=== WHAT YOU NEED TO DO ===
Copy the data word for word, from its start through the line containing "v(127, 0) *", including that line, and omit the pictures.

=== INFORMATION PROVIDED ===
Begin

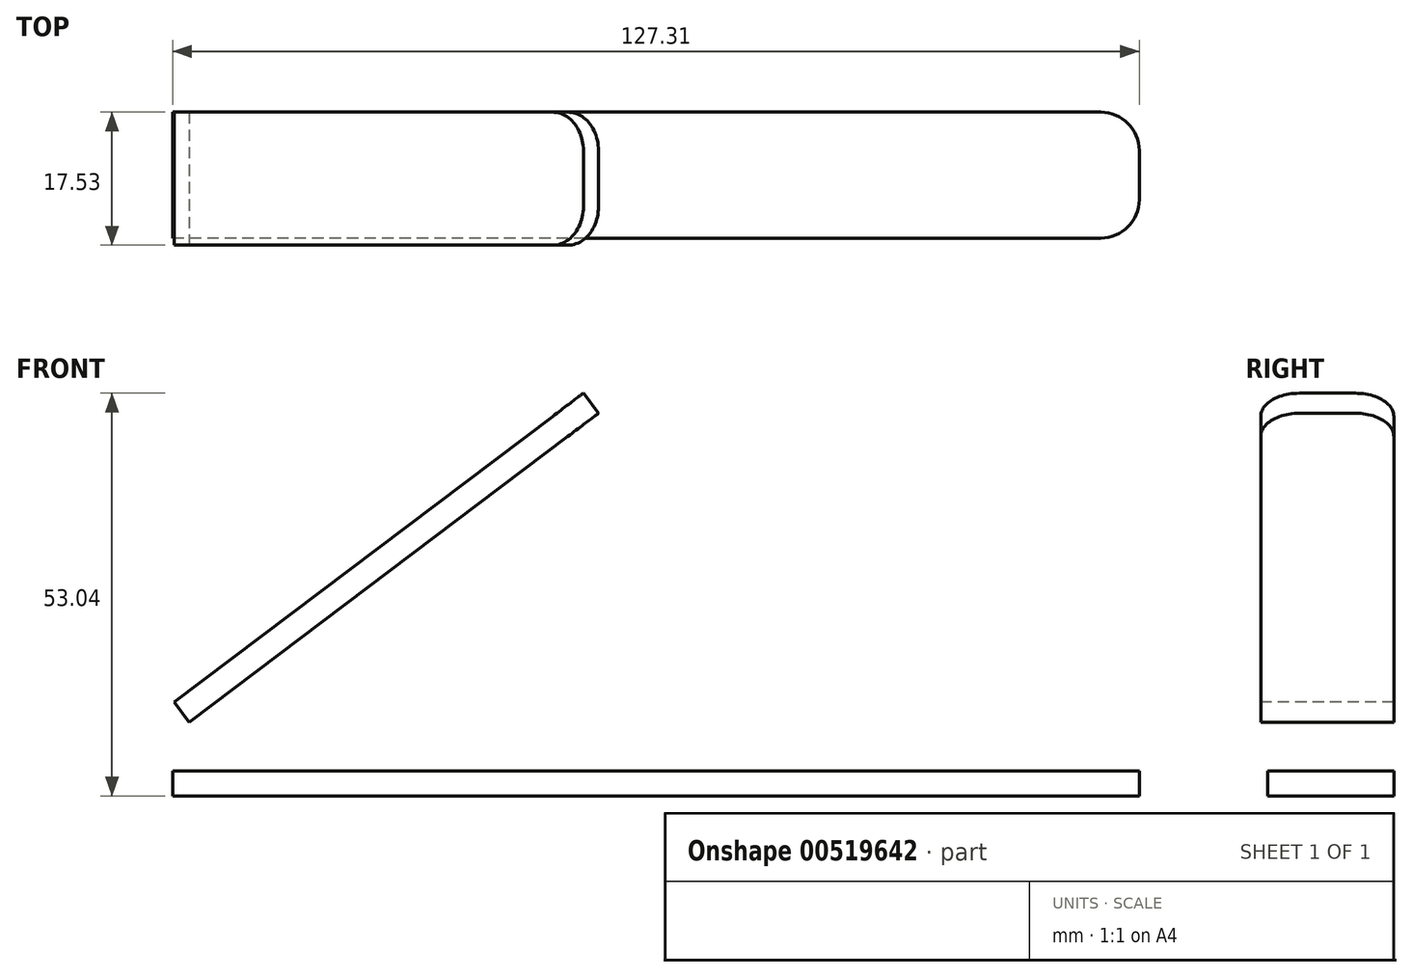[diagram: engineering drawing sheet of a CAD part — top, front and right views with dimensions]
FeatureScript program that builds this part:
annotation { "Feature Type Name" : "Feature", "Feature Type Description" : "" }
export const myFeature = defineFeature(function(context is Context, id is Id, definition is map)
    precondition{}
    {
        {
            var Q0;
            Q0=qCreatedBy(makeId("Front.planeOp"),FACE);
            var sketch = newSketch(context, id + "F0", { "sketchPlane" : qUnion([Q0])});
            skLineSegment(sketch, "E0", {"start": v(0, 0) * mm, "end": v(127, 0) * mm});
            skLineSegment(sketch, "E1", {"start": v(0, 12.2) * mm, "end": v(50.68, 50.46) * mm});
            skArc(sketch, "E2", {"start": v(0, 12.2) * mm, "mid": v(-3.04, 6.1) * mm, "end": v(0, 0) * mm});
            skSolve(sketch);
        }
        {
            var Q0;
            Q0=sQuery(id+"F0.wireOp",EDGE,"E1");
            cPlane(context, id + "F1", {"entities" : qUnion([Q0]), "cplaneType" : CPlaneType.LINE_ANGLE, "offset" : 25.4 * mm, "angle" : 90 * degree, "width" : 152.4 * mm, "height" : 152.4 * mm});
        }
        {
            var Q0;
            Q0=qCreatedBy(id+"F1.planeOp",FACE);
            var sketch = newSketch(context, id + "F2", { "sketchPlane" : qUnion([Q0])});
            skLineSegment(sketch, "E3.bottom", {"start": v(75.14, 0) * mm, "end": v(7.6, 0) * mm});
            skLineSegment(sketch, "E3.top", {"start": v(75.14, -17.53) * mm, "end": v(7.6, -17.53) * mm});
            skLineSegment(sketch, "E3.left", {"start": v(75.14, 0) * mm, "end": v(75.14, -17.53) * mm});
            skLineSegment(sketch, "E3.right", {"start": v(7.6, 0) * mm, "end": v(7.6, -17.53) * mm});
            skSolve(sketch);
        }
        {
            var Q0;
            Q0=qCreatedBy(makeId("Top.planeOp"),FACE);
            var sketch = newSketch(context, id + "F3", { "sketchPlane" : qUnion([Q0])});
            skLineSegment(sketch, "E4.bottom", {"start": v(127.31, 0) * mm, "end": v(0, 0) * mm});
            skLineSegment(sketch, "E4.top", {"start": v(127.31, -16.6) * mm, "end": v(0, -16.6) * mm});
            skLineSegment(sketch, "E4.left", {"start": v(127.31, 0) * mm, "end": v(127.31, -16.6) * mm});
            skLineSegment(sketch, "E4.right", {"start": v(0, 0.93) * mm, "end": v(0, -16.6) * mm});
            skSolve(sketch);
        }
        {
            var Q0;
            Q0=qCreatedBy(makeId("Front.planeOp"),FACE);
            cPlane(context, id + "F4", {"entities" : qUnion([Q0]), "cplaneType" : CPlaneType.OFFSET, "offset" : 17.53 * mm, "width" : 152.4 * mm, "height" : 152.4 * mm});
        }
        {
            var Q0;
            {var subQ0=sQuery(id+"F3.wireOp",EDGE,"E4.bottom");Q0=makeQuery(id+"F3.imprint","IMPRINT",FACE,{"disambiguationData":[TD([[makeQuery(id+"F3.imprint","IMPRINT",EDGE,{"derivedFrom":subQ0}),1.0]])]});}
            extrude(context, id + "F5", {"entities" : qUnion([Q0]), "depth" : 3.3 * mm, "offsetDistance" : 25.4 * mm});
        }
        {
            var Q0;
            Q0=makeQuery(id+"F2.imprint","IMPRINT",FACE,{"disambiguationData":[TD([[makeQuery(id+"F2.imprint","IMPRINT",EDGE,{"derivedFrom":sQuery(id+"F2.wireOp",EDGE,"E3.bottom")}),1.0]])]});
            extrude(context, id + "F6", {"entities" : qUnion([Q0]), "oppositeDirection" : true, "depth" : 3.3 * mm, "offsetDistance" : 25.4 * mm});
        }
        {
            var Q0;
            Q0=makeQuery(id+"F6.opExtrude","SWEPT_EDGE",EDGE,{"disambiguationData":[OSD([sQuery(id+"F2.wireOp",EDGE,"E3.bottom"),sQuery(id+"F2.wireOp",EDGE,"E3.left")])]});
            var Q1;
            Q1=makeQuery(id+"F6.opExtrude","SWEPT_EDGE",EDGE,{"disambiguationData":[OSD([sQuery(id+"F2.wireOp",EDGE,"E3.top"),sQuery(id+"F2.wireOp",EDGE,"E3.left")])]});
            var Q2;
            Q2=makeQuery(id+"F5.opExtrude","SWEPT_EDGE",EDGE,{"disambiguationData":[OSD([sQuery(id+"F3.wireOp",EDGE,"E4.bottom"),sQuery(id+"F3.wireOp",EDGE,"E4.left")])]});
            var Q3;
            Q3=makeQuery(id+"F5.opExtrude","SWEPT_EDGE",EDGE,{"disambiguationData":[OSD([sQuery(id+"F3.wireOp",EDGE,"E4.top"),sQuery(id+"F3.wireOp",EDGE,"E4.left")])]});
            fillet(context, id + "F7", {"entities" : qUnion([Q0, Q1, Q2, Q3]), "radius" : 5.08 * mm, "tangentPropagation" : true, "allowEdgeOverflow" : false});
        }
    });
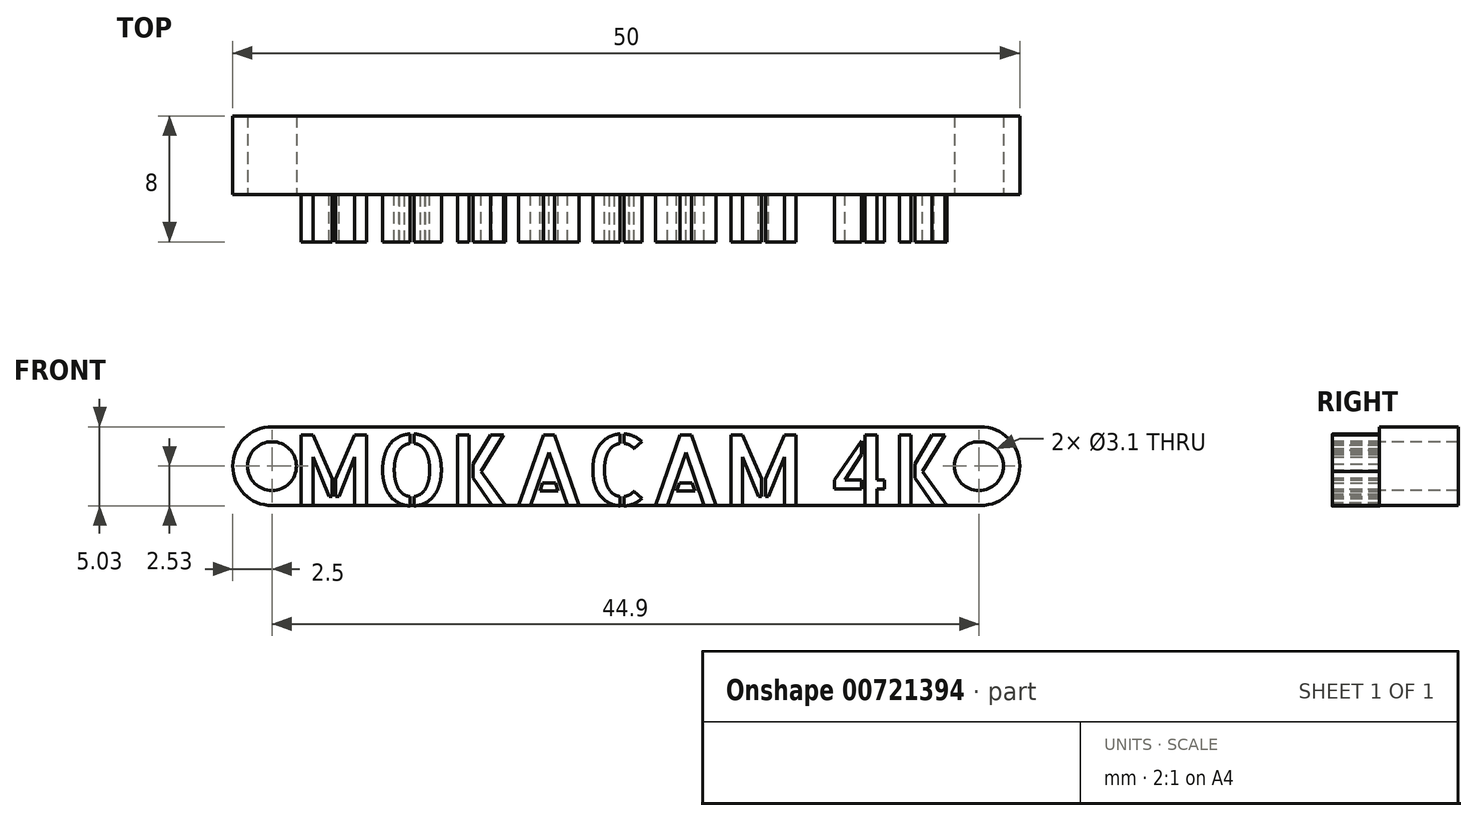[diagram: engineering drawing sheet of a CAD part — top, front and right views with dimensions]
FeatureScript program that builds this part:
annotation { "Feature Type Name" : "Feature", "Feature Type Description" : "" }
export const myFeature = defineFeature(function(context is Context, id is Id, definition is map)
    precondition{}
    {
        {
            var Q0;
            Q0=qCreatedBy(makeId("Front.planeOp"),FACE);
            var sketch = newSketch(context, id + "F0", { "sketchPlane" : qUnion([Q0])});
            skLineSegment(sketch, "E0.bottom", {"start": v(25, 2.5) * mm, "end": v(-25, 2.5) * mm});
            skLineSegment(sketch, "E0.top", {"start": v(25, -2.5) * mm, "end": v(-25, -2.5) * mm});
            skLineSegment(sketch, "E0.left", {"start": v(25, 2.5) * mm, "end": v(25, -2.5) * mm});
            skLineSegment(sketch, "E0.right", {"start": v(-25, 2.5) * mm, "end": v(-25, -2.5) * mm});
            skPoint(sketch, "E0.middle", {"position": v(0, 0) * mm});
            skSolve(sketch);
        }
        {
            var Q0;
            Q0 = qSketchRegion(id + "F0", true);
            extrude(context, id + "F1", {"entities" : qUnion([Q0]), "oppositeDirection" : true, "depth" : 5 * mm, "offsetDistance" : 25 * mm});
        }
        {
            var Q0;
            Q0=makeQuery(id+"F1.opExtrude","CAP_FACE",FACE,{"disambiguationData":[OSD([sQuery(id+"F0.wireOp",EDGE,"E0.bottom"),sQuery(id+"F0.wireOp",EDGE,"E0.top"),sQuery(id+"F0.wireOp",EDGE,"E0.left"),sQuery(id+"F0.wireOp",EDGE,"E0.right")])],"isStart":true});
            var sketch = newSketch(context, id + "F2", { "sketchPlane" : qUnion([Q0])});
            skText(sketch, "E1", { "text": "MOKACAM 4K", "fontName": "AllertaStencil-Regular.ttf"});
            const initialGuessF2  = {"E1": [-0.0212, -0.0025, 1, 0, 0.00448]};
            skSetInitialGuess(sketch, initialGuessF2);
            skSolve(sketch);
        }
        {
            var Q0;
            Q0 = qSketchRegion(id + "F2", true);
            extrude(context, id + "F3", {"entities" : qUnion([Q0]), "operationType" : NewBodyOperationType.ADD, "depth" : 3 * mm, "offsetDistance" : 25 * mm});
        }
        {
            var Q0;
            Q0=makeQuery(id+"F1.opExtrude","SWEPT_EDGE",EDGE,{"disambiguationData":[OSD([sQuery(id+"F0.wireOp",EDGE,"E0.bottom"),sQuery(id+"F0.wireOp",EDGE,"E0.left")])]});
            var Q1;
            Q1=makeQuery(id+"F1.opExtrude","SWEPT_EDGE",EDGE,{"disambiguationData":[OSD([sQuery(id+"F0.wireOp",EDGE,"E0.top"),sQuery(id+"F0.wireOp",EDGE,"E0.left")])]});
            var Q2;
            Q2=makeQuery(id+"F1.opExtrude","SWEPT_EDGE",EDGE,{"disambiguationData":[OSD([sQuery(id+"F0.wireOp",EDGE,"E0.bottom"),sQuery(id+"F0.wireOp",EDGE,"E0.right")])]});
            var Q3;
            Q3=makeQuery(id+"F1.opExtrude","SWEPT_EDGE",EDGE,{"disambiguationData":[OSD([sQuery(id+"F0.wireOp",EDGE,"E0.top"),sQuery(id+"F0.wireOp",EDGE,"E0.right")])]});
            fillet(context, id + "F4", {"entities" : qUnion([Q0, Q1, Q2, Q3]), "radius" : 2.5 * mm, "tangentPropagation" : true, "allowEdgeOverflow" : false});
        }
        {
            var Q0;
            {var subQ54=sQuery(id+"F0.wireOp",EDGE,"E0.top");var subQ55=sQuery(id+"F0.wireOp",EDGE,"E0.right");var subQ56=sQuery(id+"F0.wireOp",EDGE,"E0.bottom");var subQ57=sQuery(id+"F0.wireOp",EDGE,"E0.left");Q0=makeQuery(id+"F3.boolean.opBoolean","SPLIT",FACE,{"disambiguationData":[TD([makeQuery(id+"F1.opExtrude","SWEPT_FACE",FACE,{"disambiguationData":[OSD([subQ56])]})])],"derivedFrom":makeQuery(id+"F1.opExtrude","CAP_FACE",FACE,{"disambiguationData":[OSD([subQ56,subQ54,subQ57,subQ55])],"isStart":true})});}
            var sketch = newSketch(context, id + "F5", { "sketchPlane" : qUnion([Q0])});
            skCircle(sketch, "E2", {"center": v(-22.5, 0) * mm, "radius": 1.55 * mm});
            skCircle(sketch, "E3", {"center": v(22.4, 0) * mm, "radius": 1.55 * mm});
            skSolve(sketch);
        }
        {
            var Q0;
            Q0=makeQuery(id+"F5.imprint","IMPRINT",FACE,{"disambiguationData":[TD([[makeQuery(id+"F5.imprint","IMPRINT",EDGE,{"derivedFrom":sQuery(id+"F5.wireOp",EDGE,"E2")}),1.0]])]});
            var Q1;
            Q1=makeQuery(id+"F5.imprint","IMPRINT",FACE,{"disambiguationData":[TD([[makeQuery(id+"F5.imprint","IMPRINT",EDGE,{"derivedFrom":sQuery(id+"F5.wireOp",EDGE,"E3")}),1.0]])]});
            var Q2;
            Q2=sQuery(id+"F5.wireOp",EDGE,"E3");
            var Q3;
            Q3=sQuery(id+"F5.wireOp",EDGE,"E2");
            extrude(context, id + "F6", {"entities" : qUnion([Q0, Q1]), "operationType" : NewBodyOperationType.REMOVE, "surfaceEntities" : qUnion([Q2, Q3]), "oppositeDirection" : true, "depth" : 25 * mm, "offsetDistance" : 25 * mm});
        }
    });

End

=== CORRECT OUTPUT ===
[diagram: engineering drawing sheet of a CAD part — top, front and right views with dimensions]
FeatureScript program that builds this part:
annotation { "Feature Type Name" : "Feature", "Feature Type Description" : "" }
export const myFeature = defineFeature(function(context is Context, id is Id, definition is map)
    precondition{}
    {
        {
            var Q0;
            Q0=qCreatedBy(makeId("Front.planeOp"),FACE);
            var sketch = newSketch(context, id + "F0", { "sketchPlane" : qUnion([Q0])});
            skLineSegment(sketch, "E0", {"start": v(0, 0) * mm, "end": v(127, 0) * mm});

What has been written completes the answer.